Named after the late tenor saxophonist who founded the club in London’s bohemian district of Soho in 1959 with business partner Pete King, Ronnie Scott’s Jazz Club was inspired by the vibrant postwar music scene in New York and quickly became the city’s most famous music venue. Since then the club has consistently played host to the world’s greatest musical legends, including Chet Baker, Sonny Rollins, Miles Davis, Ella Fitzgerald, Roland Kirk, Buddy Rich, Oscar Peterson and Nina Simone.
Ronnie Scott was among the earliest British musicians influenced by Charlie Parker and became one of the finest saxophone players in Europe. His chief motivation in starting a jazz club was to create a space where he and his contemporaries were free to play modern, forward-thinking music.
Ronnie was beloved by many, from the great and famous who frequented his club to the many hard-up musicians who were often helped by his warmth and generous spirit. However, Ronnie was as complex and colourful as the music played on his stage. In private, Ronnie battled with depression, and when his untimely death occurred in 1996, it left the jazz community bereft of a respected and favourite leader.

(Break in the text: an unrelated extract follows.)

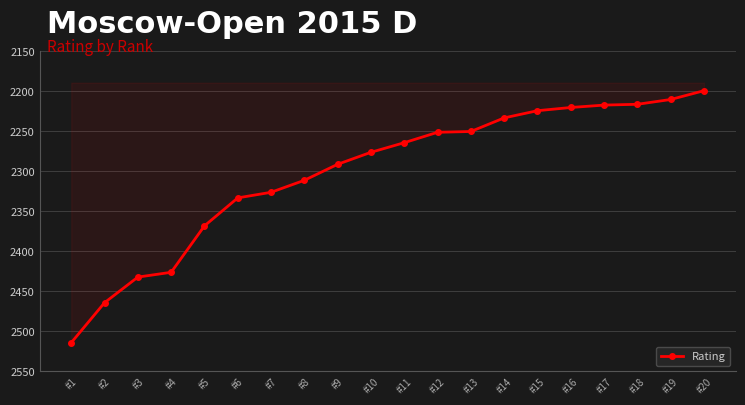

What is the value of the 16th point from the left?

2220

FRI 23:45 Jazz 625 (m0004nrl)
For One Night Only
A special 90-minute jazz show that pays tribute to the iconic 1960s BBC Two series of the same name and recreates the look and feel of the original broadcasts.

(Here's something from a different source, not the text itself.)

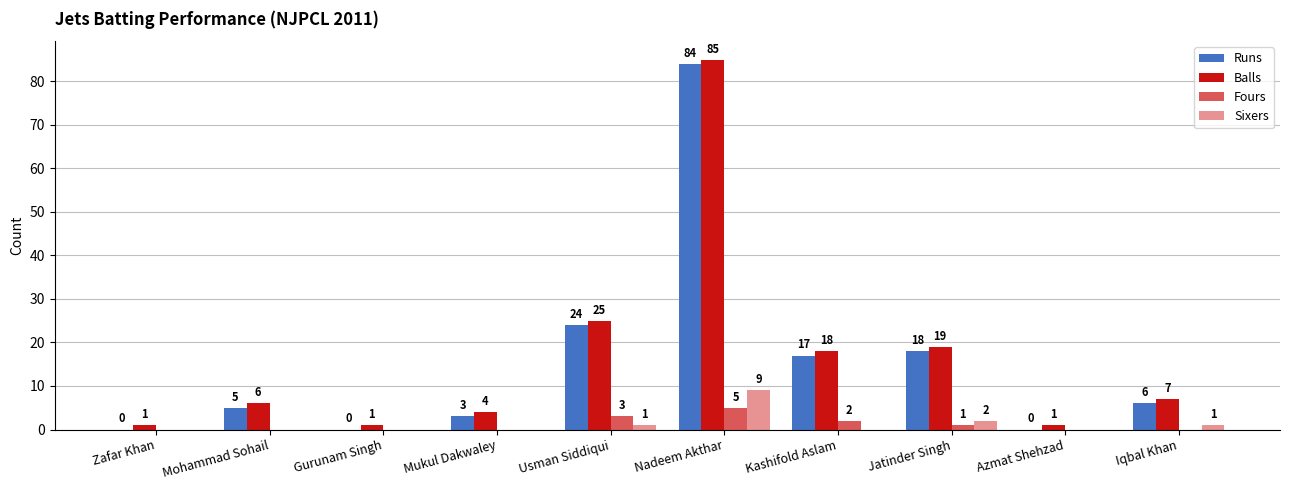

Where is Sixers nearest to the value 4?

Jatinder Singh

Recorded live at the 2019 Cheltenham Jazz Festival and hosted by Andi Oliver, the programme features a house band and special guests including Gregory Porter, Charlie Watts from the Rolling Stones, Joshua Redman, Jacqui Dankworth and Cleo Laine.
The programme also includes classic archive performances from the original series and interviews and features looking back at a classic time in jazz.

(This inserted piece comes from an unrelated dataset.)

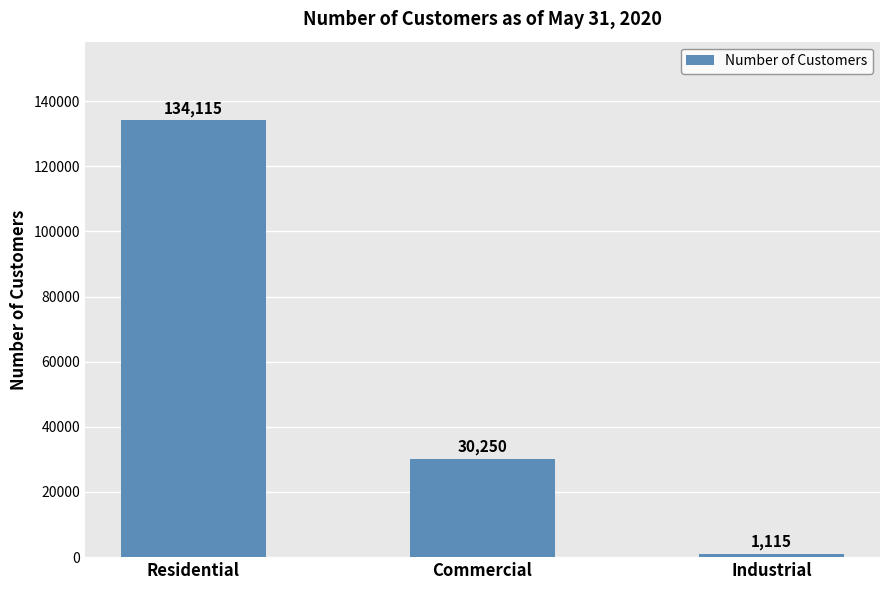

The chart shows a value of 35711 at Residential. True or false?

False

FRI 01:15 Smashing Hits! The 80s Pop Map of Britain and Ireland (b0bbyy1w)
Series 1
Episode 3
Two 80s icons explore the distinct sounds that came out of different parts of Britain and Ireland in one of pop's golden decades.
Midge Ure, lead singer of Ultravox and one of the men behind Band Aid, and Kim Appleby, who had a string of hits with her sister Mel in the Stock, Aitken and Waterman-produced band Mel and Kim, go on a journey back in time to the 80s to figure out why certain cities produced their own diverse tunes.
It's a fascinating tale. Emerging from the ashes of punk, British and Irish music ripped up the pop rule book in the 80s and topped the charts worldwide. But there was no definitive 'British' pop sound. Innovative chart-toppers were being produced by artists hailing from all over the UK and Ireland.
In this third and final episode, Midge and Kim visit London and Manchester, the two cities that did battle with each other for musical pre-eminence as 80s music turned towards the new sounds of dance.
Star interviewees include Denise Pearson from Five Star, Soul II Soul's Jazzie B, Mark Moore of S'Express, Shaun Ryder from The Happy Mondays and Peter Hook of New Order.
It's a tale of how studio technology changed music, with British bands putting their own unique spin on dance to produce contrasting northern and southern sounds.
FRI 02:15 Jazz Divas Gold (b01sbxqy)
BBC Four explores the archives for the sultry sounds and looks of 'Jazz Divas Gold'! Featured Jazz legends include Ella Fitzgerald, Marion Montgomery, Cleo Laine, Blossom Dearie, Sarah Vaughan, Nina Simone, Peggy Lee, Betty Carter, Amy Winehouse, Eartha Kitt and many more who can be seen from 1965 to 2008 on BBC treasures such as Not So Much a Programme, More a Way of Life, Show of the Week, Not Only...But Also, Birdland, Parkinson, Later..with Jools Holland, Morecambe and Wise and more...so let's hear it for the ladies!